##### Artigo #####
O Crusp é moradia estudantil

Por Ana Lúcia Duarte Lanna, pró-reitora de Inclusão e Pertencimento da USP, e Ester Gammardella Rizzi, assessora da Pró-Reitoria de Inclusão e Pertencimento da USP

 04/10/2023 - Publicado há 7 meses
Ana Lúcia Duarte Lanna – Foto: Marcos Santos/USP Imagens
Ester Gammardella Rizzi – Foto: PRIP USP

 

AUSP possui moradias estudantis em diversos campi. No total são mais de 2.500 vagas para estudantes de graduação e pós-graduação. A moradia estudantil da USP localizada no campus do Butantã, conhecida como Crusp – Conjunto Residencial da Universidade de São Paulo, é a maior delas. São aproximadamente 1.600 vagas, distribuídas em oito blocos.
##### Seção de dados #####
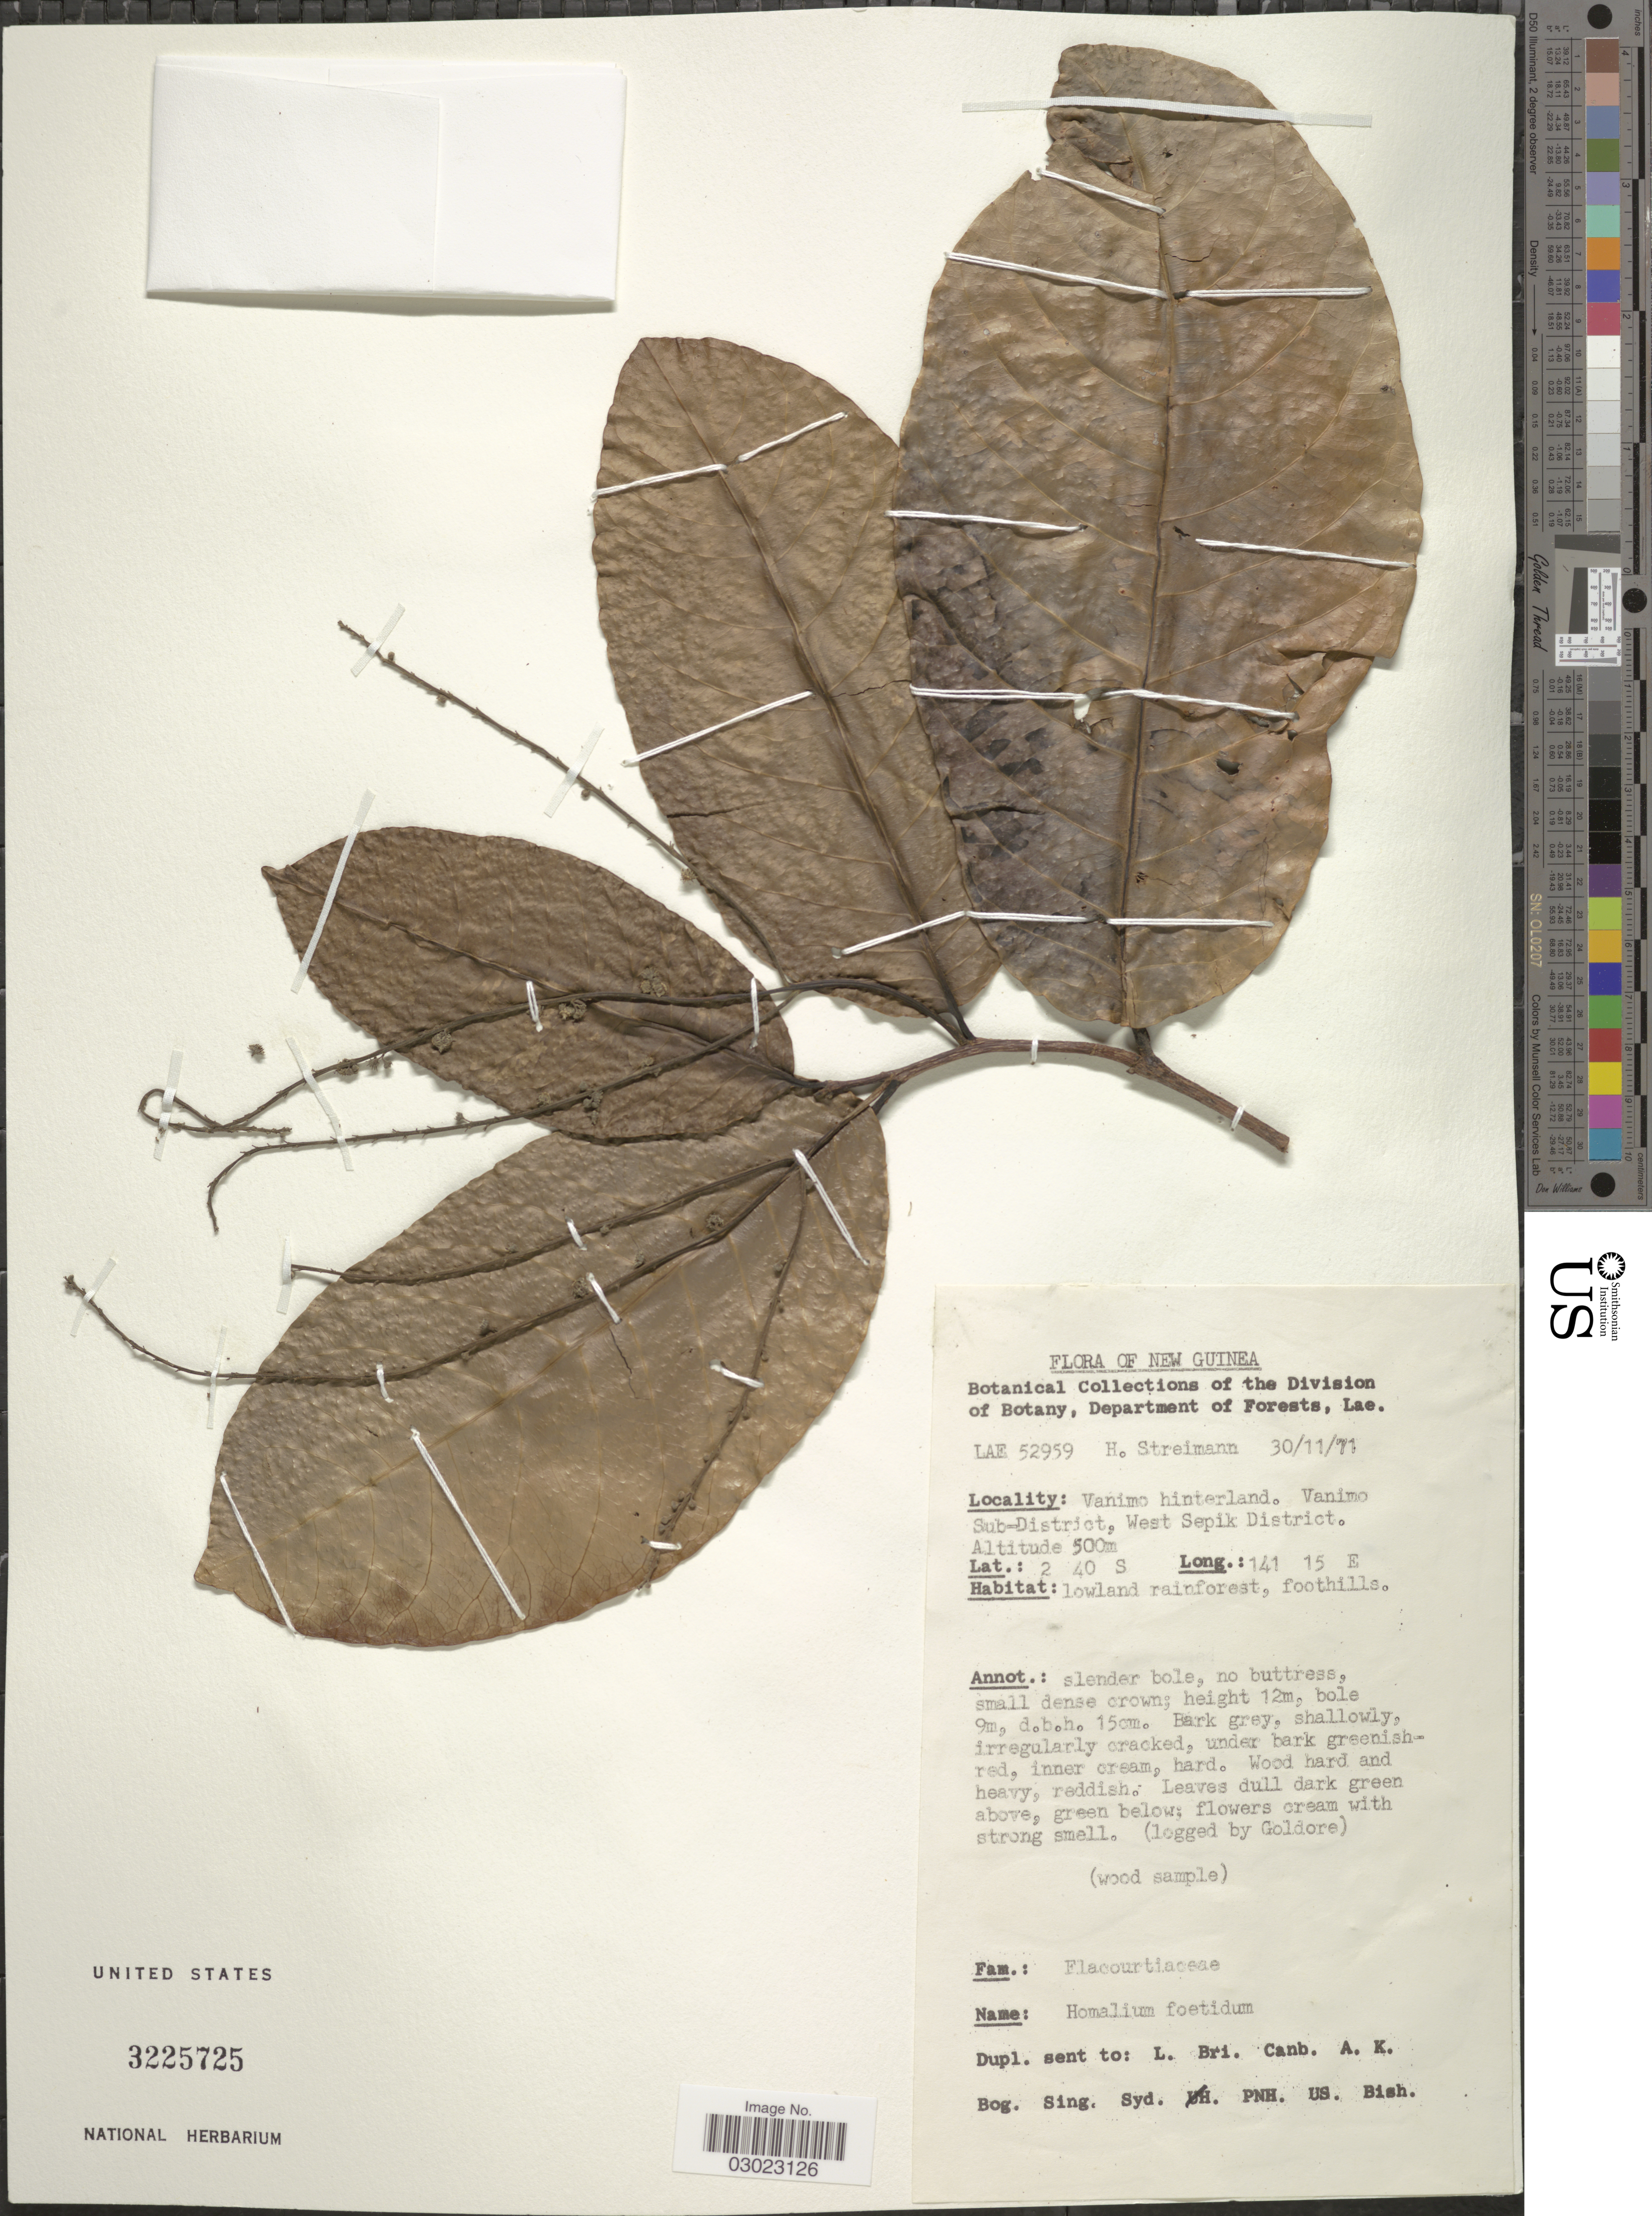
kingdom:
#####
Conjunto de tarefas
(a) Segundo o artigo sobre o Crusp, quantas vagas aproximadamente essa moradia estudantil oferece?
(b) Relacione todas as pessoas mencionadas nominalmente no artigo sobre o Crusp.
(c) Redija a continuação do artigo sobre o Crusp a partir de sua última frase.

Lista de respostas
(a) Aproximadamente 1.600 vagas, distribuídas em oito blocos.

(b)
Ana Lúcia Duarte Lanna
Ester Gammardella Rizzi
Marcos Santos

(c)
O Crusp foi projetado pelos arquitetos Eduardo Knesse de Mello, Joel Ramalho e Sidney Oliveira nos anos 1960, na gestão do reitor Antônio Barros de Ulhôa Cintra. Muito já se escreveu sobre o projeto, seu destaque e significado no campo arquitetônico. Trabalhos como os de Neyde J. Cabral, Flavia Brito Nascimento, Nilce Aravecchia Botas e Gabriel Fernandes analisam diversos dos sentidos do projeto arquitetônico vinculando-o a memórias, usos e sentidos.

A USP lidou com esse importante espaço de permanência estudantil de muitas maneiras ao longo desses 60 anos de existência do Crusp. As diversas relações sempre foram marcadas pela presença e mobilização estudantil.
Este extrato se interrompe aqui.